のこのこ秋の「しろい谷」に出没してまいりました熊です。 民主党は政治主導を金科玉条としています。が、それを本当に実現しようとすると大統領制にするしかないと思うのです。5~6年同じトップが、実現しようとする政策を、心を同じにするスタッフ(官僚)と押し進めてゆく。しかし日本の場合は今まで官僚主導でやってきた。それを突然政治主導と言いだしても、それに対応するようには組織は出来ていないのです。しかも主導する政権の中の人が違う夢を見ている状態では、実務を担当する官僚は困ってしまいます。今回も良い悪いは別にして、自民党時代なら、外務官僚が自主的に動いて、とっとと国外退去にするなり、中国高官と根回しをしていたのではないかと思うのです。しかし政権が政治主導を金科玉条とするため動きたくても動けなかったのではないか?と思うのです。そのあたりも含め政府、党、外務官僚、地検、海保などが全てバラバラに疑心暗鬼に作業を進めていた可能性があります。分裂政権ですね。そう妄想しております。
もう一つ、小沢氏です。彼は春に中国に大名行列をしたわけです。いったいあの時何をしてきたんでしょう?本来ならここはしゃしゃり出てくるべきところです。政治生命を掛けて表に出てこなくてはならないはずです。そういう行動を春にしてきたわけです。それが見て見ぬふりをしていらっしゃる。役立たずですね。動こうとして止められた?そういう気配を感じないのですが。

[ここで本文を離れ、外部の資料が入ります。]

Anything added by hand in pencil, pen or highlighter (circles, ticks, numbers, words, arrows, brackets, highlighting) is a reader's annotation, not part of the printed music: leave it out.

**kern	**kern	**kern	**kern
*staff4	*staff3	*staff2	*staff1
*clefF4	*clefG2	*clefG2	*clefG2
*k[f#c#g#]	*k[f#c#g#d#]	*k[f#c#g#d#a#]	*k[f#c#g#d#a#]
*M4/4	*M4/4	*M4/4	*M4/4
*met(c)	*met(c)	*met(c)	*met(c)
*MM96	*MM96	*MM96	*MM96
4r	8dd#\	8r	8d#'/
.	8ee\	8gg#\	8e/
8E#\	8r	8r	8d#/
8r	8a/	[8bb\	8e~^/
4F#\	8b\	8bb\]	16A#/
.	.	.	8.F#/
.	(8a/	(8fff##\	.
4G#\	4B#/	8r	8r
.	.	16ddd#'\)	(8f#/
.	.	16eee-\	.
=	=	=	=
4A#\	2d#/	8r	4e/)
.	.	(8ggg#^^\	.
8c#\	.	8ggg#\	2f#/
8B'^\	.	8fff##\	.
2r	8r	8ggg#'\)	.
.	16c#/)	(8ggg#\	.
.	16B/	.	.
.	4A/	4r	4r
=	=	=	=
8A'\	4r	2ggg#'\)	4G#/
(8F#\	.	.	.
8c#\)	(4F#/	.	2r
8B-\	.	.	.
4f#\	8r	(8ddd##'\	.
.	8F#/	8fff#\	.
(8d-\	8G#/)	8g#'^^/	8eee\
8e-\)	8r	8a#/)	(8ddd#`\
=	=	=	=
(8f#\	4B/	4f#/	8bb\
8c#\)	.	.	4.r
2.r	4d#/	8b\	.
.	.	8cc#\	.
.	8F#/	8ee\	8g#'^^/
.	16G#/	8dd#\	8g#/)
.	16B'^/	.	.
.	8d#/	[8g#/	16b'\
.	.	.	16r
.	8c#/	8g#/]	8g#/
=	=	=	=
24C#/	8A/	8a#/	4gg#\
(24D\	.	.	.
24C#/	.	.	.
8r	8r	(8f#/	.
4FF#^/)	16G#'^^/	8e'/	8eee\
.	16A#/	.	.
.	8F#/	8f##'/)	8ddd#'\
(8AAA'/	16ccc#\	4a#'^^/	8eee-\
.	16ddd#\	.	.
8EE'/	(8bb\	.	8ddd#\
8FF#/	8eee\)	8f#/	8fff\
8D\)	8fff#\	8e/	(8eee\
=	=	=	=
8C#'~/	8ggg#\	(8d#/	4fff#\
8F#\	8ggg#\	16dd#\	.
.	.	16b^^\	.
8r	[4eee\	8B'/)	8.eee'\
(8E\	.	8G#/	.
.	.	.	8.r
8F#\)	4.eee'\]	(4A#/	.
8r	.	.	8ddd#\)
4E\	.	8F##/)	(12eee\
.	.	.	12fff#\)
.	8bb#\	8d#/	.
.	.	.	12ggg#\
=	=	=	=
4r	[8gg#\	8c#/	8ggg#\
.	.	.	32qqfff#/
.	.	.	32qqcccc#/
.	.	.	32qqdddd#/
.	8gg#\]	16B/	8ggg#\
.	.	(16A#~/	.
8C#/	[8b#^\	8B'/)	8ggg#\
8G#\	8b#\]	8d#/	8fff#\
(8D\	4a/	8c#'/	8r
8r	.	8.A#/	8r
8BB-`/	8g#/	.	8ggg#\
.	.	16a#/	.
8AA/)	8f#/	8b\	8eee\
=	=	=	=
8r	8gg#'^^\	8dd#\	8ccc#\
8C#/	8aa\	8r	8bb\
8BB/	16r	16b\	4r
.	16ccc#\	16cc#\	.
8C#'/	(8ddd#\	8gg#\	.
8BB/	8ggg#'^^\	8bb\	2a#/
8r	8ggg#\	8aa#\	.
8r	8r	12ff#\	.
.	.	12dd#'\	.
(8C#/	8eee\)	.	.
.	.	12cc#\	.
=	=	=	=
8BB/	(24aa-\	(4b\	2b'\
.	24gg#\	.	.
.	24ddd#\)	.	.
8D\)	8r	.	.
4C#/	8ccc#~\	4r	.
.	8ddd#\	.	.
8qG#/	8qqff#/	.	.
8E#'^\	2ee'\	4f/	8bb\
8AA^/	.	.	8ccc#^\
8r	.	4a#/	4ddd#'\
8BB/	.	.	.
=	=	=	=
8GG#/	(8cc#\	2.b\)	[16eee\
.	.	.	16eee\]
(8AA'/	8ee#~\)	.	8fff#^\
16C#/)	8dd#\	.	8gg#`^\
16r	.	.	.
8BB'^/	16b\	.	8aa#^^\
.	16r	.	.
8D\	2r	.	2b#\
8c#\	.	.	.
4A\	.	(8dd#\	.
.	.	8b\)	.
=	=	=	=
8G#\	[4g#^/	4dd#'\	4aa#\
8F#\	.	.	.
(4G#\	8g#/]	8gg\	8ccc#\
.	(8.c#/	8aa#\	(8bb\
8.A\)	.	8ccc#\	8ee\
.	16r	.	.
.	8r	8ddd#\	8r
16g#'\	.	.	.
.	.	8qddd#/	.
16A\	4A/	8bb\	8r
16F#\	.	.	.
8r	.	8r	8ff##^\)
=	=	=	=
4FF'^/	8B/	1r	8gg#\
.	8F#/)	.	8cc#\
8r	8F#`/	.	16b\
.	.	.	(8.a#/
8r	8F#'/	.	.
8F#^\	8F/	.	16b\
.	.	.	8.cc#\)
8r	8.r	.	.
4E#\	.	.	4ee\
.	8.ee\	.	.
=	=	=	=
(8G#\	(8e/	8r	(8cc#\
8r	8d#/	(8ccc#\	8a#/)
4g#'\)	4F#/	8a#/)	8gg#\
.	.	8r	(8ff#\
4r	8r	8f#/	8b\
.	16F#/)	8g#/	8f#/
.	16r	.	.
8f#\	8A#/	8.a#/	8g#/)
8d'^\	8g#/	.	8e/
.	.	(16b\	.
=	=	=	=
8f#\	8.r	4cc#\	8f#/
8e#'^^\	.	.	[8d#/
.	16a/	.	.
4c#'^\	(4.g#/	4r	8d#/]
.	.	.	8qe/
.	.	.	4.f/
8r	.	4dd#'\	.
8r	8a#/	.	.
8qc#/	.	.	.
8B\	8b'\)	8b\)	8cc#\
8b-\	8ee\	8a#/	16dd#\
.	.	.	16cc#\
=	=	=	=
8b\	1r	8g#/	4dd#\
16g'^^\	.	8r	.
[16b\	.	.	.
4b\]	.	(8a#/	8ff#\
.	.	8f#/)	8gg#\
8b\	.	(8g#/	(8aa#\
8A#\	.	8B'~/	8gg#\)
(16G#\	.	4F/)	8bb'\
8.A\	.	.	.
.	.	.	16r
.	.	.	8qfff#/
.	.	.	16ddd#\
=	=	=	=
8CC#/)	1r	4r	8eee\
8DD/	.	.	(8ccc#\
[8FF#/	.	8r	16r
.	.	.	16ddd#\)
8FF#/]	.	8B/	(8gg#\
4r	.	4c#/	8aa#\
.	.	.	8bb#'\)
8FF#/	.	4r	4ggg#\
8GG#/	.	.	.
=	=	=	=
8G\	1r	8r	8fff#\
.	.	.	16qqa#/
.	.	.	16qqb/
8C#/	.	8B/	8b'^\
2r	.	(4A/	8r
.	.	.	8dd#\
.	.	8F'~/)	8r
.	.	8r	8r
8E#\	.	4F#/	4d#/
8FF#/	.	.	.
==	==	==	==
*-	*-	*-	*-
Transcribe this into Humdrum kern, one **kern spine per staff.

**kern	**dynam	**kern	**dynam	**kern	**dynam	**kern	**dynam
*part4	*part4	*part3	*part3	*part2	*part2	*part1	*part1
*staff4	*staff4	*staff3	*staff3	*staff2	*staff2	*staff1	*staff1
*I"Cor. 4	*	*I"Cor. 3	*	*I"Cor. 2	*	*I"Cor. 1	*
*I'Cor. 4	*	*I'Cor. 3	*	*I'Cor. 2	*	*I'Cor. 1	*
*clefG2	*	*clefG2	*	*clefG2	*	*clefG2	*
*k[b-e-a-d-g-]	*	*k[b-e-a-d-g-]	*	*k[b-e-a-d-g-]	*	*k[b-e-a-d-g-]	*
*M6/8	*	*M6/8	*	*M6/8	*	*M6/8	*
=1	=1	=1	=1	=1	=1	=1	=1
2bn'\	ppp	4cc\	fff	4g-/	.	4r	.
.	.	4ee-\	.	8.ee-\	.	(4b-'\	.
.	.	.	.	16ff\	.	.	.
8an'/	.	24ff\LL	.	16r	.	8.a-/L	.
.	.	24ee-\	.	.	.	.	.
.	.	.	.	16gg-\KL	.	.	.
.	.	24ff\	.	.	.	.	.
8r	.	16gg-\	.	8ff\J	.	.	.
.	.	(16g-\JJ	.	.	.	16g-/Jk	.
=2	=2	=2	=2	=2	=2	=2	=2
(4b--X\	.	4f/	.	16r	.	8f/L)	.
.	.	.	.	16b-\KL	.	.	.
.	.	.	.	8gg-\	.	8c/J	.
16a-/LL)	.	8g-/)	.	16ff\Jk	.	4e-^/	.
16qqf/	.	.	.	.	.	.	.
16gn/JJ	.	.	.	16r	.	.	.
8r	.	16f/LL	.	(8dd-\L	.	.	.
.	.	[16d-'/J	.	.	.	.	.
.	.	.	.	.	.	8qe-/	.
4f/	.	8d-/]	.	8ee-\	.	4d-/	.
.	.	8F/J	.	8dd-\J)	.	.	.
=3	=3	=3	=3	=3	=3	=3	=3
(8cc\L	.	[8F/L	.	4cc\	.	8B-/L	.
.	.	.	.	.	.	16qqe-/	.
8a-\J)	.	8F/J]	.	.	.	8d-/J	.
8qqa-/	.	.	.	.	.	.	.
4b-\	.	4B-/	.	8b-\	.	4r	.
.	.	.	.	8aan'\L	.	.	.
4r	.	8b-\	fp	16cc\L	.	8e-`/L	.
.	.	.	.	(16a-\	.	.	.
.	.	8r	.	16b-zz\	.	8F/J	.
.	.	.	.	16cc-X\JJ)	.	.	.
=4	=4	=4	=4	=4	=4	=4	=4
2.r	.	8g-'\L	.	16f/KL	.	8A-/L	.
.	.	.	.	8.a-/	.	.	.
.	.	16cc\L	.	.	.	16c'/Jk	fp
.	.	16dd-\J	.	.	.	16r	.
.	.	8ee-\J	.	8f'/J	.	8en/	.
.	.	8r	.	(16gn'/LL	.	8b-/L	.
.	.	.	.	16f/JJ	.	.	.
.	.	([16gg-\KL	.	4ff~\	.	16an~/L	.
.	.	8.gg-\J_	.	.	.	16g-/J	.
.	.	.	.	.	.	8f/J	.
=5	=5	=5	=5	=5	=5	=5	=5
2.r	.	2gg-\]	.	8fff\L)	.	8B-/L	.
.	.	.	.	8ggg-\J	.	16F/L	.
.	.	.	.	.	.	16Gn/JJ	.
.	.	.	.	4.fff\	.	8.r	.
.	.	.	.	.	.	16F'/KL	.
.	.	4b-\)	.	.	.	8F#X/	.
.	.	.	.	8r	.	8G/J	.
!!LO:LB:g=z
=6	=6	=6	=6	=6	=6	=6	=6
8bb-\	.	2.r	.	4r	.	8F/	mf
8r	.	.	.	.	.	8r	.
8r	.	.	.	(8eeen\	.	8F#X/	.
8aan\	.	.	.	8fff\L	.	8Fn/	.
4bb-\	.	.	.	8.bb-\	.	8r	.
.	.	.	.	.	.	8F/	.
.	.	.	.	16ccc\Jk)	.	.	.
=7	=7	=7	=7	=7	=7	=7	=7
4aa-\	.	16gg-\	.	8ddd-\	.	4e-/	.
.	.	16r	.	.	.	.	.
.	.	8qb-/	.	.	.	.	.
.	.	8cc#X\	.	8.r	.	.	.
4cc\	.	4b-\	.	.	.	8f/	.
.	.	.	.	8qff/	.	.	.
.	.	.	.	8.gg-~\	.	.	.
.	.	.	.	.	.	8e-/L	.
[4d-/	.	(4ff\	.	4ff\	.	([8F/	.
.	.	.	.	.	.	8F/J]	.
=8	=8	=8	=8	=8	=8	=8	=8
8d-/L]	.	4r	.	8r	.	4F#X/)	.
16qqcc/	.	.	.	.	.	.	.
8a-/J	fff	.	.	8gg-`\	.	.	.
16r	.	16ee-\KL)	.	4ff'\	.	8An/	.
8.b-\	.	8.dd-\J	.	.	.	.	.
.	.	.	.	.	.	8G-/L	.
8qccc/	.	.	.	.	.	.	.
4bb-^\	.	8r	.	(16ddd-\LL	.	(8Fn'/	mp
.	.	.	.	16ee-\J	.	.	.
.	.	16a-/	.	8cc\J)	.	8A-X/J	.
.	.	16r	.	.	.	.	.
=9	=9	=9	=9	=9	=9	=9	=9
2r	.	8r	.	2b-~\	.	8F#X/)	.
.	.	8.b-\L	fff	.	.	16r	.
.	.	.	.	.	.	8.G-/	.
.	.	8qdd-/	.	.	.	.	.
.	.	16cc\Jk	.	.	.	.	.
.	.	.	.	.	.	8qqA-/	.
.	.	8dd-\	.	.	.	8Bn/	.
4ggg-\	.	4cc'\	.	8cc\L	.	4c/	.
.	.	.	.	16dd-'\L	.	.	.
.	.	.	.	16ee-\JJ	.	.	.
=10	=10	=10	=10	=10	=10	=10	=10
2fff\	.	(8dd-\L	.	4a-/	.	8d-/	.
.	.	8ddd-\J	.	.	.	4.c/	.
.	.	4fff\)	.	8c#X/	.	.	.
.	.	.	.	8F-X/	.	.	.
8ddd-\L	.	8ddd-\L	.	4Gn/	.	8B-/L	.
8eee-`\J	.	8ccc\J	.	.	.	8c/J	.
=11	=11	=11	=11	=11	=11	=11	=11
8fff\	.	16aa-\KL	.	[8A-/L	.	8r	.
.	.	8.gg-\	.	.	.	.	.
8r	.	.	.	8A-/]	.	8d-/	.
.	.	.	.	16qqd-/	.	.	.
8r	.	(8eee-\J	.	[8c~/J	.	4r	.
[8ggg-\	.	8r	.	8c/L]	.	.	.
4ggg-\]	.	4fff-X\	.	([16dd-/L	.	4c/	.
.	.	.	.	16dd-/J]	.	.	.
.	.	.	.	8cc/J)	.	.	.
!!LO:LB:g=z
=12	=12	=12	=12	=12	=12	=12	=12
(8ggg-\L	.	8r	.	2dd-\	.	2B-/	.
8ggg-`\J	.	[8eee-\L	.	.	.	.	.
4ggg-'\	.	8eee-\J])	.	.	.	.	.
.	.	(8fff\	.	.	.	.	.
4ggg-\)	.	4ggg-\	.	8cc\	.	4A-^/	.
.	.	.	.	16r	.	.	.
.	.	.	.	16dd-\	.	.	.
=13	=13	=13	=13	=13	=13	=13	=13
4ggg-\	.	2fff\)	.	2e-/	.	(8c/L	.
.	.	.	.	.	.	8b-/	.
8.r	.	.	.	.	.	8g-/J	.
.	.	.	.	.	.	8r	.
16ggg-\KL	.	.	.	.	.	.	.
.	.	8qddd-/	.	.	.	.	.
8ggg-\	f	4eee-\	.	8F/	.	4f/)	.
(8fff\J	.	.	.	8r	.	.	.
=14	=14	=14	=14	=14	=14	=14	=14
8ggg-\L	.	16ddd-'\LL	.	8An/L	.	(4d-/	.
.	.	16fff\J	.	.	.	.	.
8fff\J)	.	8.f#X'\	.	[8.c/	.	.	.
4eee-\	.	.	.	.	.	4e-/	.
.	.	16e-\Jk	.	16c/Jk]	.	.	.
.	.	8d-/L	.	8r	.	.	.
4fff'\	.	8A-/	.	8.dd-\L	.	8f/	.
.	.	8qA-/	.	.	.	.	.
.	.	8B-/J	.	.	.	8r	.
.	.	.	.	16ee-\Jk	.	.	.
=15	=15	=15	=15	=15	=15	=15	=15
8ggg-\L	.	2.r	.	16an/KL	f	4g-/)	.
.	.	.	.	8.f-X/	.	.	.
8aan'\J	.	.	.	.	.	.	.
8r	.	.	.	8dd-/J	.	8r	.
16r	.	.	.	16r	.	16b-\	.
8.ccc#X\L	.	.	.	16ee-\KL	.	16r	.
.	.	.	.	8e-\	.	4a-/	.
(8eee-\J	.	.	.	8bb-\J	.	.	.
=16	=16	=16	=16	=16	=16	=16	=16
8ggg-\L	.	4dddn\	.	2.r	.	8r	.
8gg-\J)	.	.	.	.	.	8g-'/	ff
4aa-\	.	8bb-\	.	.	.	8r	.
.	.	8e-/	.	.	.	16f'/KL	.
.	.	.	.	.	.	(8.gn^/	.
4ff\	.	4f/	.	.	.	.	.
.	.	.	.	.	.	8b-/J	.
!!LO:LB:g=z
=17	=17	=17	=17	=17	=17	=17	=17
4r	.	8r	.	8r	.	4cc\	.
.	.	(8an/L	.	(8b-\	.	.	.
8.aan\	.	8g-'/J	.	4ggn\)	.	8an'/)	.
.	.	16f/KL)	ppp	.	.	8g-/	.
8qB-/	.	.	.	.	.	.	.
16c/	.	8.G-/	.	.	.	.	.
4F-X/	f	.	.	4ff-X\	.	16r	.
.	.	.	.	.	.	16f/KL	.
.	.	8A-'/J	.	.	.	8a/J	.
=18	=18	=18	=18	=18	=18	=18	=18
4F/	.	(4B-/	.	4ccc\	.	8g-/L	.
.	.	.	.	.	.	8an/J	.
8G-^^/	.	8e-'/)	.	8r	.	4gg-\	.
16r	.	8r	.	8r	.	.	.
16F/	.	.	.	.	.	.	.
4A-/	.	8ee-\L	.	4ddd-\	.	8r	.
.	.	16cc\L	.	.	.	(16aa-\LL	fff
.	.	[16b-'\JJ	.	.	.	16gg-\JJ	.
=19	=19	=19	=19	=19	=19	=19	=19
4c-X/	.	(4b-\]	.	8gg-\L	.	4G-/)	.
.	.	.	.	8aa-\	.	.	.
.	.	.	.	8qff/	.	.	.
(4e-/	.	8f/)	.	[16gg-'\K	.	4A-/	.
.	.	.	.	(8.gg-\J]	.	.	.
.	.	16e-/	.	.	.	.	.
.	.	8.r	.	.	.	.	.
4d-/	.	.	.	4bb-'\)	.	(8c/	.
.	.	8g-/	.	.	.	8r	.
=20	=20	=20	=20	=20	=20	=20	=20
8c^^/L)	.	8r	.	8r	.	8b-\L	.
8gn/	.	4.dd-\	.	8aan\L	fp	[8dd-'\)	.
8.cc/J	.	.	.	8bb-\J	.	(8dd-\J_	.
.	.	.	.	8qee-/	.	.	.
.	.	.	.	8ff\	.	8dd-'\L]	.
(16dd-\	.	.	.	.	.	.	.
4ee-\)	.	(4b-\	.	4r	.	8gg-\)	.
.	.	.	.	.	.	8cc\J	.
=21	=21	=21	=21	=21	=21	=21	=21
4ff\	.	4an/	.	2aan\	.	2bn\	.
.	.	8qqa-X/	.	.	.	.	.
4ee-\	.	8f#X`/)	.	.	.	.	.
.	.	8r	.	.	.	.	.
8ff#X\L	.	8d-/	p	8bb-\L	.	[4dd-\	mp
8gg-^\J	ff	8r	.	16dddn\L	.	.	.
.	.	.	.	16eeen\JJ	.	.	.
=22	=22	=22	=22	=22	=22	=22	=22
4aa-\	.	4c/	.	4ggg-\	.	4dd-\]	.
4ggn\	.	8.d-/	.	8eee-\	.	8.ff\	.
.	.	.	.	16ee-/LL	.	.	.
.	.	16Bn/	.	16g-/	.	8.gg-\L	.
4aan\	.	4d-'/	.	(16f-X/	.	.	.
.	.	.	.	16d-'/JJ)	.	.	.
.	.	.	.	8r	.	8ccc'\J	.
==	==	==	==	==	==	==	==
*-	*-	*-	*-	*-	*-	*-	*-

(根拠を持ち合わせていませんので無責任な言説だとは思いますが。)

白谷 2010年9月26日

熊さん、こんにちは。
.
当ブログの5月29日付け記事「竹下首相以降の平均在職日数は
1年半~短すぎる国家元首の『寿命』」で触れたのですが、
1989年からの約20年間で、日本の元首は16人も登場しています
(記事を書いた時点では15人でしたが、さらに菅首相が追加)。
これに対し、韓国の元首は5人、アメリカは4人、中国は3人。
熊さんが仰るとおり、これだけトップが変わったら、
官僚も動きようがないですよね。
トップが5~6年間固定される大統領制、
十分に検討に値すると思います。
.
一方で、今の民主党のトップ(首相なり外相なり、
元首相なり「陰の実力者」なり)が大統領になり、
そのまま5~6年も変えられないままだったらどうしようという、
不安な気持ちもありますけどね(^^;。
.
個人的には、優秀な人が政治家を目指したがるように、
政治家の待遇などを変更すべきだと思うのですが。
現在の政治家は、リスクに比べて待遇が悪すぎると思います。
これじゃ、優秀な人から敬遠されちゃうと思うんですよね。